Let’s Say Meanwhile Again…
Meanwhile, a very cool medical professional with whom I had appeared on her podcast and taught a guest masterclass asked if I’d be interested in joining her organization as a betrayal trauma coach. When Dr. Debi Silber offered to certify me after some schooling, I jumped at it. It simply made sense.
I usually don’t give free plugs. There are exceptions. if you are having betrayal trauma issues and don’t think I could help, or know you need a deeper check out The PBT Institute for their amazing programs. If you’re interested in becoming certified as a betrayal trauma coach, check out their program HERE. This is an industry that is only growing as people becoming increasingly on edge.
I started advertising my private coaching in earnest early in January 2021. I also started teaching weekly classes for PBT online and began seeing some of their clients, and client’s partners. In both cases, things slowly started building steam.
Where I’m At Now
I’m going to write another piece before the end of the year talking more in-depth about my experiences coaching, but suffice to say, it’s going very, very well, both as a growing small enterprise and as a way for me to feel like I’m doing something worthwhile with my time. As for this writing in late August 2021, I see around 10 clients weekly, and usually have introductory appointments with 2-3 other people. For only 7 months, the pace of growth has exceeded my expectations. I think I will top-off around 20 or 22 maximum. I just can’t see talking to more than 4-5 people per day and still giving each of them my all.
I’m starting to get more coaching referrals and even have people coming to me who don’t have porn issues, either as an addict or a partner. I deal with a lot of straight-up infidelity, childhood trauma and grief. While there are those who have issues that are sometimes are outside of my comfort zone or I don’t click with, I see people from anywhere from six sessions to weekly, depending on what needs are being addressed.

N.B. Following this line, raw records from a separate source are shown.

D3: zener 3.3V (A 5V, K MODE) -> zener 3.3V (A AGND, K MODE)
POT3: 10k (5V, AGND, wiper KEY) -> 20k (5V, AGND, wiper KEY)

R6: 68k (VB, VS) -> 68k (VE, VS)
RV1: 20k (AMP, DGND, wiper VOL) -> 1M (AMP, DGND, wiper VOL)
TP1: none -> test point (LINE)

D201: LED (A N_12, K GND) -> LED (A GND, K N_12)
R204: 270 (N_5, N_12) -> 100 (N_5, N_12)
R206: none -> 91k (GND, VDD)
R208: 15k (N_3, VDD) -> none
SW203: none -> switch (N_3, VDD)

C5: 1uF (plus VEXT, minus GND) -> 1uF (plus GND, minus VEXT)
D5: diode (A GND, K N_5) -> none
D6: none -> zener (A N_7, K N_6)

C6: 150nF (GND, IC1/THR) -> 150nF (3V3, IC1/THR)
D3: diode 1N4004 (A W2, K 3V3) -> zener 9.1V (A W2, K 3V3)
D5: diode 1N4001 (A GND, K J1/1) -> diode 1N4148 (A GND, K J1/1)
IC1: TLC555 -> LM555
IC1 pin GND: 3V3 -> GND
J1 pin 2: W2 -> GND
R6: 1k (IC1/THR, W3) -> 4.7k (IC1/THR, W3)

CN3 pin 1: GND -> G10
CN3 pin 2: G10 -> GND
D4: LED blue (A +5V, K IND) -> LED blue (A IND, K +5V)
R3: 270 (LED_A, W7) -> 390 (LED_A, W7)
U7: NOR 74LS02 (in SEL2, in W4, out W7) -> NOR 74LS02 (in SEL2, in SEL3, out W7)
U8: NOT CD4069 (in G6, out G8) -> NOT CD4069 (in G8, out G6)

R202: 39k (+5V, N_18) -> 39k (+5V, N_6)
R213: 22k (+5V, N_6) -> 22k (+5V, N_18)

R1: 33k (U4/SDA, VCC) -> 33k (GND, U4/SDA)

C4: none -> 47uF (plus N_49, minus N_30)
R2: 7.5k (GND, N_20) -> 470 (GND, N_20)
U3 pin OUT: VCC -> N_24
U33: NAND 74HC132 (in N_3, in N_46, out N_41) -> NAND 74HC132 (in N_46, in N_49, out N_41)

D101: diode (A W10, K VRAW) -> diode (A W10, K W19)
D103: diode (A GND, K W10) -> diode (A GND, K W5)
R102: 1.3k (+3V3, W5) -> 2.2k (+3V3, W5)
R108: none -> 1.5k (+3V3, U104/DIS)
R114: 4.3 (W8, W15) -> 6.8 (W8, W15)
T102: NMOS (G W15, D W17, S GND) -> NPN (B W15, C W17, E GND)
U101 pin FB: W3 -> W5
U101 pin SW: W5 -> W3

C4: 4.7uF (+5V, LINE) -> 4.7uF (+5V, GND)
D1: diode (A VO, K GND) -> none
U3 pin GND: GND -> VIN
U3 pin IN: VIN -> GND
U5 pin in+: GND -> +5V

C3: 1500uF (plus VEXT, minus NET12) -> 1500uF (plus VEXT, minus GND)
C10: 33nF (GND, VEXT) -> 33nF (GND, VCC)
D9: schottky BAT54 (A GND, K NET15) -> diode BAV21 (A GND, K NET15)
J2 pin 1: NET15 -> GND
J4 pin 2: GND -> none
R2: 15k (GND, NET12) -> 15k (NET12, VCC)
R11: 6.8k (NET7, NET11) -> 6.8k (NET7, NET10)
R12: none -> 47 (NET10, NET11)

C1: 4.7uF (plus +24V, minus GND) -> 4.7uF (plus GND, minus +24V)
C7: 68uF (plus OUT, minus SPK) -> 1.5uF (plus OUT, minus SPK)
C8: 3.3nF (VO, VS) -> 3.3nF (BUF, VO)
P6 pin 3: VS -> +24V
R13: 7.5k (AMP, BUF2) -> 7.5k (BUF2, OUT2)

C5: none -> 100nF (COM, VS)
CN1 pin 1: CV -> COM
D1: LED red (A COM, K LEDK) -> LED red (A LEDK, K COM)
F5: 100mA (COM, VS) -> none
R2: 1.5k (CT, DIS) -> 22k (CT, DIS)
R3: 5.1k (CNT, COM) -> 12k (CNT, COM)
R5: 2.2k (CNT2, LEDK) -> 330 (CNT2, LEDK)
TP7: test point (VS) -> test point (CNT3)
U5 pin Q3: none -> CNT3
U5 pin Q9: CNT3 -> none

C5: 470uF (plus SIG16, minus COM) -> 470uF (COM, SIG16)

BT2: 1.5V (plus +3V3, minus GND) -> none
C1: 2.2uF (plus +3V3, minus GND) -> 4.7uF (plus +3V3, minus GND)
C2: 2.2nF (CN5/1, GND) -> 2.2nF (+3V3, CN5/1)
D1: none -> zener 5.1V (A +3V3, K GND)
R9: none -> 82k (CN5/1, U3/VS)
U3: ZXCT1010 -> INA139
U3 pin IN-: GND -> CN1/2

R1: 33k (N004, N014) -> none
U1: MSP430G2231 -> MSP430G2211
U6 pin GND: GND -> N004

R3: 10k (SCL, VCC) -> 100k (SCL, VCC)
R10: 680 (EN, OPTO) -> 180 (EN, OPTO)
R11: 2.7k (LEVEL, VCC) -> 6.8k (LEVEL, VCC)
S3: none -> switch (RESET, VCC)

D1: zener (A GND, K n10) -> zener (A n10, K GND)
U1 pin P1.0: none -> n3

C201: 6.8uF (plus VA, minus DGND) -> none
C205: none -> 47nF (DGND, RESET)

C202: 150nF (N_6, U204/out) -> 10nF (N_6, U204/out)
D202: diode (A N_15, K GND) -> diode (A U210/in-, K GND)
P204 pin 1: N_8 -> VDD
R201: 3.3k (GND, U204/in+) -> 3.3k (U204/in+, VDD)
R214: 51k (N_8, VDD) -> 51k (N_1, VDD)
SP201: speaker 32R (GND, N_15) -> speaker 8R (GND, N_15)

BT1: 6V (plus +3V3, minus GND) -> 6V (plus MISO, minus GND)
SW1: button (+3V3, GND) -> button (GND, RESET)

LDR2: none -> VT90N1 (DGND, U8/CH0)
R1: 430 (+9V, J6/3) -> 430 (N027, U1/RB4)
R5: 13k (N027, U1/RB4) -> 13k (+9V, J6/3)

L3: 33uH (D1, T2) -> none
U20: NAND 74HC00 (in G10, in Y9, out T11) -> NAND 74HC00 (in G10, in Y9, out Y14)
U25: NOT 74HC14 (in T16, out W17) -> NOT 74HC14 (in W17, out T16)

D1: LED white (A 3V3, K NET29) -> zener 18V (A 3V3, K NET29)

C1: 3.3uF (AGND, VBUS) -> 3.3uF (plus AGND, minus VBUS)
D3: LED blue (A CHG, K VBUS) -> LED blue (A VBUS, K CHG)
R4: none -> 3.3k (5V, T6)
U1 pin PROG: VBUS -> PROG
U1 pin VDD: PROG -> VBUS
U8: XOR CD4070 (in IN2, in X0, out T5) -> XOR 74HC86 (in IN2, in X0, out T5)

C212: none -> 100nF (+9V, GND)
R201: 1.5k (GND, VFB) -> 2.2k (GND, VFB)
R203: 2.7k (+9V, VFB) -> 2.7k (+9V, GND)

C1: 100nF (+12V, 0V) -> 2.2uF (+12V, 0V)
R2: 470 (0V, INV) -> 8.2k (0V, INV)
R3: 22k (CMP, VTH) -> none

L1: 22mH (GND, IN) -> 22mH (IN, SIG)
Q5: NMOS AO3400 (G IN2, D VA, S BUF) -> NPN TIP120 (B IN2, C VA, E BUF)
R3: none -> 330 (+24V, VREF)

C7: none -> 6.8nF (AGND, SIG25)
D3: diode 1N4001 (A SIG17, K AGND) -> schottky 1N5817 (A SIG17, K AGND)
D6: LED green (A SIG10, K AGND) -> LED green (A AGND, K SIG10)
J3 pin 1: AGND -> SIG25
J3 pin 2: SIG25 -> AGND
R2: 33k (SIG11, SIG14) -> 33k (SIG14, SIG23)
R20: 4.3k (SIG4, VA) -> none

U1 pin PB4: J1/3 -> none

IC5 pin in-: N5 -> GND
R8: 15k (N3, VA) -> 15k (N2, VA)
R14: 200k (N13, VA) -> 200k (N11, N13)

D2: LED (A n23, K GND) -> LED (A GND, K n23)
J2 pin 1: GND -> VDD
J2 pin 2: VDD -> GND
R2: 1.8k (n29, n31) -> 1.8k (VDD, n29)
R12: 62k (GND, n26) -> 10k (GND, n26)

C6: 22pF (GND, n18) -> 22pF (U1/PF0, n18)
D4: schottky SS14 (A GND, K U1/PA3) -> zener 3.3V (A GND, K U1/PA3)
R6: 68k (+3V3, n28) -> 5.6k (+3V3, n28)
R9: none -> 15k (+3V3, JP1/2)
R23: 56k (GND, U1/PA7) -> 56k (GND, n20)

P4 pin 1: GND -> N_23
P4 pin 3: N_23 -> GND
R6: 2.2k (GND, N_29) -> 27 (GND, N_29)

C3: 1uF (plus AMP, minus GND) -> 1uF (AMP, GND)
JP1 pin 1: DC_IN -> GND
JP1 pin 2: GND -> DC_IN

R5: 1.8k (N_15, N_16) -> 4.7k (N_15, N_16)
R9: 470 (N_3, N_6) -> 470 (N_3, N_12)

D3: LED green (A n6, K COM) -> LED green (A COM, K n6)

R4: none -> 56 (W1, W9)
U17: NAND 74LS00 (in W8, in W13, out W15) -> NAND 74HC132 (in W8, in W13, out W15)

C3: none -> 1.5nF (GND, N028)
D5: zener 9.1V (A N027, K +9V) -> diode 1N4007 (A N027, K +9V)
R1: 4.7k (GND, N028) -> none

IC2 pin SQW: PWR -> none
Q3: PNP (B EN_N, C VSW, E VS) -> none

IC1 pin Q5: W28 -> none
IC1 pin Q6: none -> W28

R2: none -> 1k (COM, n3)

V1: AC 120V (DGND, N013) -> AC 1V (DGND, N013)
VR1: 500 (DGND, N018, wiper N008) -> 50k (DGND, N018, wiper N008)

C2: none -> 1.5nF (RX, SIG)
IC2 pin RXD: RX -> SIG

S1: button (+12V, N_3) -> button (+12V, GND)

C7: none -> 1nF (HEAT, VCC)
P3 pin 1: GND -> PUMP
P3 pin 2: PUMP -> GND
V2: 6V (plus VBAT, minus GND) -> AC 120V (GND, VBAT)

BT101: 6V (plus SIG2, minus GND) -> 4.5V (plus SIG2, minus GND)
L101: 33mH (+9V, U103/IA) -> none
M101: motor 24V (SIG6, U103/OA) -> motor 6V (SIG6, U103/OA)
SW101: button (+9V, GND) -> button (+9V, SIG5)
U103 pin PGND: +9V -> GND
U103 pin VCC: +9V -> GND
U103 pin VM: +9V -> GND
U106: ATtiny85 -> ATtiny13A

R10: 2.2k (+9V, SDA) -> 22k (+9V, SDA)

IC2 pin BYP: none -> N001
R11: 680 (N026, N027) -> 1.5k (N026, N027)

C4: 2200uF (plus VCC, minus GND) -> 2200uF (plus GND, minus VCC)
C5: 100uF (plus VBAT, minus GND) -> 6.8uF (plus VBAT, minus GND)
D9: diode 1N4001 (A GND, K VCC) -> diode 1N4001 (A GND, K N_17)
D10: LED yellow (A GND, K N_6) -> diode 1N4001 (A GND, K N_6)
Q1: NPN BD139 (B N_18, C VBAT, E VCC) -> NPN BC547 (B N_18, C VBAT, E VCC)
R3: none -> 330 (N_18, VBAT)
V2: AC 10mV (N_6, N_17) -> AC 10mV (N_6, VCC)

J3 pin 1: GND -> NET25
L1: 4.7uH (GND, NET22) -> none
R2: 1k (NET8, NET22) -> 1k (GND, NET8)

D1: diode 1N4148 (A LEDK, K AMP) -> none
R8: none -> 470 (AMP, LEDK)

I’m still hoofing it on the interview circuit. I’ve made some new friends through podcasts, just like I’ve made many through Instagram. LinkedIn has been consistently good and I’m still figuring out how to flourish on Twitter. Nothing though, will beat how I was welcomed as a new person to this world of writing about mental health and addiction back in late 2017. Back then there were no books written, no interviews given, no client helped. The support of many members of this community, and several whom I know are reading this now, are responsible for much of my success for always encouraging me forward, asking critical questions when needed and giving me a sense of belonging. You know who you are and I thank you.